PROBLEM A:
In the Skopp-Cardillo profile, which editing system did her video editing classes with Professor Melanie La Rosa help her learn?
PROBLEM B:
List every condition the Skopp-Cardillo profile says she lives with.

EXERCISE TEXT:

——

The knowledge she gained in the course continues to assist Skopp-Cardillo in her current role at NBC Sports as a coordinator in the scheduling department, and her video editing classes with Professor Melanie La Rosa, MFA, helped familiarize her with the Avid Media Composer editing system that she also uses daily.

Experiential learning in the form of internships also served to foreshadow her success. She first worked as a post-production intern at Creative Chaos, assisting producers and editors with their footage needs, and second, as an engagement intern at American Documentary, assisting in developing educational materials for teachers and students in grades 8–12 on the Season 32 documentaries airing on PBS for POV. She was recommended for the latter, in fact, by both Luskay and Pace University President Marvin Krislov.

In addition to following in the footsteps of her Emmy Award–winning mother, Skopp-Cardillo also inherited the strength to overcome challenges and pursue her dreams.

As someone living with attentiondeficit/hyperactivity disorder (ADHD), dyslexia, and dysgraphia, a neurological disorder characterized by writing disabilities, Skopp-Cardillo sometimes finds it difficult to write things down and tell stories verbally. She instead feels she can shine more visually, which has been a contributing factor to her success. In fact, all aspects of production—pre-production, production, and post-production—always felt very natural to Skopp-Cardillo. She plans to continue to transform her conditions into strengths with the goal of working both the next Olympics and the Paralympics in Paris in 2024.

Says her mother, “Rachel is a very visual person, which lends itself perfectly to the medium. And she has the same energy and determination as her grandmother and I do.”

black and white photo of young woman in graduation regalia

Irene Maruzzella Cardillo ’51 at her graduation.

Lauren Cardillo ‘80 speaking at commencement.

Lauren Cardillo ‘80 speaking at commencement.

Her grandmother, Irene Maruzzella Cardillo ’51, graduated from the then known-as Our Lady of Good Counsel College in White Plains with a degree in chemistry, a rare accomplishment in the 1940s for a woman, and even moreso for a daughter of an Italian-immigrant family that did not support the idea of a woman going to a co-ed college. Before transferring to Good Counsel, her will for an education and defiance of the norms at that time would manifest in sneaking out of her home to go to class.

Her discovery by her father, however, resulted in a compromise and perfect twist of fate: Good Counsel was an allwomen’s college administered by nuns. And so the stage for intergenerational success was set.

——

ENTRIES SUPPLIED:
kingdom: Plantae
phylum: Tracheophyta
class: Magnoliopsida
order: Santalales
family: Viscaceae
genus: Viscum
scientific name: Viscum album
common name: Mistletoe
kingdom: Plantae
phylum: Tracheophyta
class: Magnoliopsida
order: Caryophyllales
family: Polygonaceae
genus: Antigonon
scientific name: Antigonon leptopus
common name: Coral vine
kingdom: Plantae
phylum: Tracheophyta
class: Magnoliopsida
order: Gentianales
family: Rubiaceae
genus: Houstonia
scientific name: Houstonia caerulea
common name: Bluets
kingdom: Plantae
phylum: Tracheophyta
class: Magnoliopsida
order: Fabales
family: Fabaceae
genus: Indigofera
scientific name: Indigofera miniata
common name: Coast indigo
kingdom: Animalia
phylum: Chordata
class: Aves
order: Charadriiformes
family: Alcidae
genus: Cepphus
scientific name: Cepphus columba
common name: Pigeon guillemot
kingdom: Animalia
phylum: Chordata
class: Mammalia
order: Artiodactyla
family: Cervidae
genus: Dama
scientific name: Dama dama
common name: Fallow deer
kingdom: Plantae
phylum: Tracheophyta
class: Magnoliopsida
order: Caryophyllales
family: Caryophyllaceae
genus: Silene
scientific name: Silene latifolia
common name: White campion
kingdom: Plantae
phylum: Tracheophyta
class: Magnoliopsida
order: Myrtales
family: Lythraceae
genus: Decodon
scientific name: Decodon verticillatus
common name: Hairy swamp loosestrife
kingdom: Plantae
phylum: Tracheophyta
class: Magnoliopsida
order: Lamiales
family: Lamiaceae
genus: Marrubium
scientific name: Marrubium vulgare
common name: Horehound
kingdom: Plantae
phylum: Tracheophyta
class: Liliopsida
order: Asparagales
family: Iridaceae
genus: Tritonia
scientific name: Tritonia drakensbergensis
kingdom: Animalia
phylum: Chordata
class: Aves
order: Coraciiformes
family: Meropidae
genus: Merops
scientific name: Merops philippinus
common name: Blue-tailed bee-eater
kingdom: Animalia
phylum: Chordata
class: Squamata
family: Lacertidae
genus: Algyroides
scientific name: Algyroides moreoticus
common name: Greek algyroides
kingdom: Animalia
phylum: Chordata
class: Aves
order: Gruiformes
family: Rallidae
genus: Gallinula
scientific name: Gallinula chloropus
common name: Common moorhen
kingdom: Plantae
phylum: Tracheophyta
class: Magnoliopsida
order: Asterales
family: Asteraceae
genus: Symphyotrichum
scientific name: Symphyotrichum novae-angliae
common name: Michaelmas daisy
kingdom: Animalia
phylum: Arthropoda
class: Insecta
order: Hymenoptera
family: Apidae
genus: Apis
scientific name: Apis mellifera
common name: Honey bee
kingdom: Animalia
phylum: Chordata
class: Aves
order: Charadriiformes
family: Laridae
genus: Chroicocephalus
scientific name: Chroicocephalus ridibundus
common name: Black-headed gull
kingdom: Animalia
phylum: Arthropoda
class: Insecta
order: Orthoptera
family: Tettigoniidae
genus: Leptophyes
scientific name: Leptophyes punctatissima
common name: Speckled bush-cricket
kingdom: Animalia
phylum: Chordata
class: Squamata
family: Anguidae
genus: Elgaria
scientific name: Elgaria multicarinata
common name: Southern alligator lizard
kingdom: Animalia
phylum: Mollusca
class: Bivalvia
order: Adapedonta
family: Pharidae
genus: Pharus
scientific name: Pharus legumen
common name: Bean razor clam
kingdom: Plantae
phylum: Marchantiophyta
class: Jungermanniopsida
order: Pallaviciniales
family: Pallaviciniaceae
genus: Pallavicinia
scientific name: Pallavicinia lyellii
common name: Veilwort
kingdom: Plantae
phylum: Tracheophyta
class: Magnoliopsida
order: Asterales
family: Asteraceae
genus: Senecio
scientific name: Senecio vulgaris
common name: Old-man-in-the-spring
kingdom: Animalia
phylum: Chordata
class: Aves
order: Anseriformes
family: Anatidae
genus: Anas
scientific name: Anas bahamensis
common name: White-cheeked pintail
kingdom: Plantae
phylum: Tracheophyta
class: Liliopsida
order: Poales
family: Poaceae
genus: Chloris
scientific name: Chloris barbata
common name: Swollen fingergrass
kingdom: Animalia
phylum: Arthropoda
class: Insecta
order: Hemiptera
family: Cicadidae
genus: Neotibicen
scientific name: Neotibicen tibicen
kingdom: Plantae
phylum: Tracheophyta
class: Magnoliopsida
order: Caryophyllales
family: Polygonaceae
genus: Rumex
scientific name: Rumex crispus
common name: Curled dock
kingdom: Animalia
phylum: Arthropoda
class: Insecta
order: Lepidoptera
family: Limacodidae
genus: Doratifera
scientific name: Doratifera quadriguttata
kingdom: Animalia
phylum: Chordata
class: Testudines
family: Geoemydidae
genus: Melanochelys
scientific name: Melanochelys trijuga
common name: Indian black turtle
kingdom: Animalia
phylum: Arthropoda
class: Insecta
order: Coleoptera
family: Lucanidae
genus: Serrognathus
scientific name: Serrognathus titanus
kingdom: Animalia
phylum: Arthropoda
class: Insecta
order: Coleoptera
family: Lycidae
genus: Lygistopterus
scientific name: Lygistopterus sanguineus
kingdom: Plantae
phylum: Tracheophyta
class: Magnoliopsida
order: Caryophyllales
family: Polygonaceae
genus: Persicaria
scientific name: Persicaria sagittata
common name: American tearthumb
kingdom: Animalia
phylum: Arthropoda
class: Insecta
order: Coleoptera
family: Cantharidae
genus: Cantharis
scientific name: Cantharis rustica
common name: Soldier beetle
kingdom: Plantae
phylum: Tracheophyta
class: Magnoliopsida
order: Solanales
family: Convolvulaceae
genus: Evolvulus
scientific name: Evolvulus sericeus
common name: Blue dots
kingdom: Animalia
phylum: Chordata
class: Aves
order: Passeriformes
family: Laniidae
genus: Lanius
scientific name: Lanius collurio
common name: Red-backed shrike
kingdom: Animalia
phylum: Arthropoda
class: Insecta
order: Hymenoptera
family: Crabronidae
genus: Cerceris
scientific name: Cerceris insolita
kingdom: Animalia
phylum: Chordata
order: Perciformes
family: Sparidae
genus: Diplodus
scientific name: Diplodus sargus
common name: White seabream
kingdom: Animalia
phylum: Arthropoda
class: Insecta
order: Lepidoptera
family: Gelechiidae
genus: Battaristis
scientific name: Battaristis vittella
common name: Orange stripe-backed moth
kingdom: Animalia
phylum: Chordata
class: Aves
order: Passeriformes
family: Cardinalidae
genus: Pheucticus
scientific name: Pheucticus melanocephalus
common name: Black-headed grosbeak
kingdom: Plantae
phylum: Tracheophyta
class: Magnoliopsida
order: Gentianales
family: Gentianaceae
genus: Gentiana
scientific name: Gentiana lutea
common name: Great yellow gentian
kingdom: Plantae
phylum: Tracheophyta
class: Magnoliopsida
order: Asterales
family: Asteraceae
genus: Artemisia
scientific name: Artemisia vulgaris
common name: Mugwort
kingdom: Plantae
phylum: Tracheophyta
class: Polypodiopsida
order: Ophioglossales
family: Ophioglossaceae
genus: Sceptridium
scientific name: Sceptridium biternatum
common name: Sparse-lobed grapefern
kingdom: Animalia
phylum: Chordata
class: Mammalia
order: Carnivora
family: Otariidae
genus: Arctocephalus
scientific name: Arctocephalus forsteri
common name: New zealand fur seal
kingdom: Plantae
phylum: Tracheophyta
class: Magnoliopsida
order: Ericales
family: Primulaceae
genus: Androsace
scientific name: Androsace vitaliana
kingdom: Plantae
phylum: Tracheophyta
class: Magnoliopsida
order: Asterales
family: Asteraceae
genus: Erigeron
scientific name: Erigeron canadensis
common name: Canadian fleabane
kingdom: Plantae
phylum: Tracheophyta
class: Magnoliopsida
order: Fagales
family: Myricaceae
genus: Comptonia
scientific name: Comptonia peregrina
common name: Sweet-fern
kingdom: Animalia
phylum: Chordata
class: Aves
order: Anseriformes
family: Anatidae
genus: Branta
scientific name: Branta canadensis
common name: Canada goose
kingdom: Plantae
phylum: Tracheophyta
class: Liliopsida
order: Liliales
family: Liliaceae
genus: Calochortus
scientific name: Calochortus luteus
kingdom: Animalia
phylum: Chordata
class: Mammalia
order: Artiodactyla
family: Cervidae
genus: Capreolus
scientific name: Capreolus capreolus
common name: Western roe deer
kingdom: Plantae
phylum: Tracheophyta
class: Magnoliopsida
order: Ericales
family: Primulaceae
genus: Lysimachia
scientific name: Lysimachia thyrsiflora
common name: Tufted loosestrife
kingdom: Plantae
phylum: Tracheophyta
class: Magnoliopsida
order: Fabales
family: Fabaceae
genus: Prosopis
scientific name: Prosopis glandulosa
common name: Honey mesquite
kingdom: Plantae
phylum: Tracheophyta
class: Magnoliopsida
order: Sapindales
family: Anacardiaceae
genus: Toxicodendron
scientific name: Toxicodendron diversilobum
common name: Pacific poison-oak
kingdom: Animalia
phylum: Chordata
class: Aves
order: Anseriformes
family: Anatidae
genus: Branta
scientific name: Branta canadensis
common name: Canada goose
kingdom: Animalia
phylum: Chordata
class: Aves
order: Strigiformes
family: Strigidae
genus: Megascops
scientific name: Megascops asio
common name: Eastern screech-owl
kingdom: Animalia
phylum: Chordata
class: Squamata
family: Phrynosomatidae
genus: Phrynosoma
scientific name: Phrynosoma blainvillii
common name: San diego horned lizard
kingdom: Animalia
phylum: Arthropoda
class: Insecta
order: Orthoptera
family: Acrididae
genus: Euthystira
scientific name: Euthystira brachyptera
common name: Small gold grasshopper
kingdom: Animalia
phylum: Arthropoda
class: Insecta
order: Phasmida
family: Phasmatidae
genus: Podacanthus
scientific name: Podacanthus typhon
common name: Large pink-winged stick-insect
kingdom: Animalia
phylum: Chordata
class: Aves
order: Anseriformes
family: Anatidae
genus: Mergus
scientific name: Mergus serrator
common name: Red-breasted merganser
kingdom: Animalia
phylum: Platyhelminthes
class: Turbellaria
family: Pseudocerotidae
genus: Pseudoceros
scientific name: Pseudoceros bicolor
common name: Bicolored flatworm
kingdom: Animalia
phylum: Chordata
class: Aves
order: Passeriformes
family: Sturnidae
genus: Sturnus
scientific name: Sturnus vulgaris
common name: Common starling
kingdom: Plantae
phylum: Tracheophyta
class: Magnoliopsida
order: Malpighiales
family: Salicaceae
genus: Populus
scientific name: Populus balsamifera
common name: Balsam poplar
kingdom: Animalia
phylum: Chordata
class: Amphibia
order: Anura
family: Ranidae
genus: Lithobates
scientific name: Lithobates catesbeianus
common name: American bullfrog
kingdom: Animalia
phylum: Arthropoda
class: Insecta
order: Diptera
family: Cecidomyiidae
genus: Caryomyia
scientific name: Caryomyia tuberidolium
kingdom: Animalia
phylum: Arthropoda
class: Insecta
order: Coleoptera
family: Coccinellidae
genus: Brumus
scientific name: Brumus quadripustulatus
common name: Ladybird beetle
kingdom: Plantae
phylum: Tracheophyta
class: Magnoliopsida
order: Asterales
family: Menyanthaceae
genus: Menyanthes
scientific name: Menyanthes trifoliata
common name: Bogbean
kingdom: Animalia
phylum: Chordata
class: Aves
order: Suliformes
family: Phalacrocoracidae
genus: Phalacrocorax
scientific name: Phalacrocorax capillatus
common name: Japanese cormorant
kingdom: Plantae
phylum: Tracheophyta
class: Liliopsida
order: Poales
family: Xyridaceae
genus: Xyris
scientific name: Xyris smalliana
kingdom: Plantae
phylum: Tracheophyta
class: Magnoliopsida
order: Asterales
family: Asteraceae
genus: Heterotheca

——

EXERCISE RESPONSE A:
The Avid Media Composer editing system.

EXERCISE RESPONSE B:
- Attention-deficit/hyperactivity disorder (ADHD)
- Dyslexia
- Dysgraphia